The ideas of these early researchers still form the foundations the modern fields of linguistics, artificial intelligence, and natural language processing. In this course, we will study these foundations with the goal of understanding the logic of how the tools can be applied to build models of language. Along the way, we will acquire many of the conceptual tools still needed to read the modern literature in natural language processing. However, the goal is not only to understand how such models work, but to be able to critically evaluate how computational models advance our scientific understanding of language.

But first, we need a model of computation….

The \(\lambda\)-Calculus and LISP

In this course, we will use the lambda calculus as our basic model of computation. The \(\lambda\)-calculus was introduced by Alonzo Church in the 1930s as a computable model of mathematical logic. Church based this model on mathematical functions applied to arguments, building up complex computable functions (originally representing logical expressions) from simple ones. In his famous paper introducing the Turing machine, Alan Turing showed that Church’s \(\lambda\)-Calculus and Turing machines were equivalent in the sense that they computed the same set of functions. In 1960, John McCarthy introduced LISP, one of the first practical programming languages, based on the \(\lambda\)-Calculus using list-based data structures (hence the name LISt Processor).

LISP was the first programming language in the paradigm that became known as functional programming which now includes languages such as Haskell, ML, Erlang, and some aspects of popular imperative programming languages such as Java (e.g., Guy Steele, the designer of Java, also was one of the designers of the LISP dialect known as Scheme). The behavior of functional programs is often easier to reason about than imperative programs and easier to parallelize. Thus, these languages have become important again in recent years after a period of less popularity. Functional languages also form the basis for most probabilistic programming languages—high-level programming languages that make it easy to specify probabilistic models. The Church programming language is one inspiration for this course. The \(\lambda\)-calculus is also one of the main computational tools used in formal semantics as studied in linguistics. Thus, a thorough understanding of the \(\lambda\)-calculus will be helpful in many areas beyond this course.

We will use a variant of LISP called Clojure. Althought the language is very powerful, the basic syntax of Clojure is very simple and can be learned in a few minutes. In the next few sections, we will discuss the basics of Clojure, before proceeding to use the language to begin our study of natural language using these tools.

Functions, Expressions, and Evaluation

The most important operation in the \(\lambda\)-calculus is the application of a function (also known as a procedure) to some arguments. In LISP, procedure application is expressed in Polish notation like this: (function argument1 argument2). For example, we can add 1 and 2 as follows.

(+ 1 2)

----

» TASK ITEM A: In the text on the lambda calculus, which variant of LISP will the course use?
The records that follow are unrelated to the text on the lambda calculus.

----

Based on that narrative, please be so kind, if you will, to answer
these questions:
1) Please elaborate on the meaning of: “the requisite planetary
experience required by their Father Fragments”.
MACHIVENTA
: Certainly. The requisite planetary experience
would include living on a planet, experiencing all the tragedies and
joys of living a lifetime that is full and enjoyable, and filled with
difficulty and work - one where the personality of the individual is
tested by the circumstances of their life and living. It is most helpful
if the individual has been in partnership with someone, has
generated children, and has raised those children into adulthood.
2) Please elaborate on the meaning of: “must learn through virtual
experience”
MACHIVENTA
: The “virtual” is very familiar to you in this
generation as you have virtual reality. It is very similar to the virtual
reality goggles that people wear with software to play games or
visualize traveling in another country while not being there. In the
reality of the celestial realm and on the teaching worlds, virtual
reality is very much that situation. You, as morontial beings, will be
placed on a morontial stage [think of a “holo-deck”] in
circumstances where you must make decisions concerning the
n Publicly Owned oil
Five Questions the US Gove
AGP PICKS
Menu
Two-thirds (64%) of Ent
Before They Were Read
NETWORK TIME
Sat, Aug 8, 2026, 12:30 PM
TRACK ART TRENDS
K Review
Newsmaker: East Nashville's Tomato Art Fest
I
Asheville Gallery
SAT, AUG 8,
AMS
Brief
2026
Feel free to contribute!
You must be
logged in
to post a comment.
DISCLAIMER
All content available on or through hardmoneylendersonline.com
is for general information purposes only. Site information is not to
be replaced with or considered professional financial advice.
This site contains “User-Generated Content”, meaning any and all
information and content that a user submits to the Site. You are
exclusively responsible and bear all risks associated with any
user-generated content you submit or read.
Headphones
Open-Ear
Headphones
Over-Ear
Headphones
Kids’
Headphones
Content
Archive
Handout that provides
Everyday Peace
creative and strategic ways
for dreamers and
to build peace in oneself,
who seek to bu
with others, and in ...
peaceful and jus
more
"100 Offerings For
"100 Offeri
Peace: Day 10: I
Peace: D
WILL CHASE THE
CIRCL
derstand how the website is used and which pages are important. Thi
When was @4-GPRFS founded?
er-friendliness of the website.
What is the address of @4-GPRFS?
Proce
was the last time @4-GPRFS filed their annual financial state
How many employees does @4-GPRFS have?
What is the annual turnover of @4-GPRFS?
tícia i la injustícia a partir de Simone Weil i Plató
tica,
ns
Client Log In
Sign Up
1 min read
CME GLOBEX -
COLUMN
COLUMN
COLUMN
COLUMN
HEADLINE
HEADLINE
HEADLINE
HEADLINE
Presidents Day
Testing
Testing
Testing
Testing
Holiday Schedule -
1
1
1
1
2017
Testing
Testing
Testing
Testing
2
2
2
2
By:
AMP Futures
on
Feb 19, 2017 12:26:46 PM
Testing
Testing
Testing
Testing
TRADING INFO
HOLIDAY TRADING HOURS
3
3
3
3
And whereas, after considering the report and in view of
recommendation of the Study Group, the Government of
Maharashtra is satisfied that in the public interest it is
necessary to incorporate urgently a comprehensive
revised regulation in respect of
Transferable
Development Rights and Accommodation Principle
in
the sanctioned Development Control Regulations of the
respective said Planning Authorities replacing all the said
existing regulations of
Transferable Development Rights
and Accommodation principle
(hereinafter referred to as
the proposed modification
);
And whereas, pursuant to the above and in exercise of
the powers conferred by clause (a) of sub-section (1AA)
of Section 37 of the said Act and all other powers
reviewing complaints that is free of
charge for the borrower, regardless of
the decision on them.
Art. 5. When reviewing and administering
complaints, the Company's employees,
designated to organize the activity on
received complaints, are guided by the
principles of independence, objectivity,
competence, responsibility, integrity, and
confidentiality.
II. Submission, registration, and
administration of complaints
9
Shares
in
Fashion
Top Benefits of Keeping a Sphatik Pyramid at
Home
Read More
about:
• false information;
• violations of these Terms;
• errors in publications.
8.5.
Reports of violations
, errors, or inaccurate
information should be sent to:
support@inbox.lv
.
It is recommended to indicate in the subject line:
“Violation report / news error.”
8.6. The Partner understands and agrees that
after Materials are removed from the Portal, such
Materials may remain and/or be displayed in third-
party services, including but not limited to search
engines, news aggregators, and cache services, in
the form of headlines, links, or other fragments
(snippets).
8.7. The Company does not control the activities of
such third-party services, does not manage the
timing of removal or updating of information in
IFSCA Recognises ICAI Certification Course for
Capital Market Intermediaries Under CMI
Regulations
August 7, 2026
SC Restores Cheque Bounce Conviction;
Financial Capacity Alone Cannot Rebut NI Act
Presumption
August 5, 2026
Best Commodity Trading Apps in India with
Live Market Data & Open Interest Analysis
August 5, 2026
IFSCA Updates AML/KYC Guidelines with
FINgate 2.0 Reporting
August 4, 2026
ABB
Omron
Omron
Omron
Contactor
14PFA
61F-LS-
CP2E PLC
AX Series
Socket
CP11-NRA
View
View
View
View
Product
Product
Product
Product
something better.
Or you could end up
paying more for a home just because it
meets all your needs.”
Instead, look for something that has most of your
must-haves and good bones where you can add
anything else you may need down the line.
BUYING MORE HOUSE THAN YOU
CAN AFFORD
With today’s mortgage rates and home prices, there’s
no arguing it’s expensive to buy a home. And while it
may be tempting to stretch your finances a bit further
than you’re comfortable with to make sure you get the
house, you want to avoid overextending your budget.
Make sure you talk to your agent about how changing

----

» TASK ITEM B: Set down the records exactly, starting with the first line of the records and going on through the line that contains "generation as you".

» WORKED SOLUTION A: Clojure.

» WORKED SOLUTION B:
Based on that narrative, please be so kind, if you will, to answer
these questions:
1) Please elaborate on the meaning of: “the requisite planetary
experience required by their Father Fragments”.
MACHIVENTA
: Certainly. The requisite planetary experience
would include living on a planet, experiencing all the tragedies and
joys of living a lifetime that is full and enjoyable, and filled with
difficulty and work - one where the personality of the individual is
tested by the circumstances of their life and living. It is most helpful
if the individual has been in partnership with someone, has
generated children, and has raised those children into adulthood.
2) Please elaborate on the meaning of: “must learn through virtual
experience”
MACHIVENTA
: The “virtual” is very familiar to you in this
generation as you have virtual reality. It is very similar to the virtual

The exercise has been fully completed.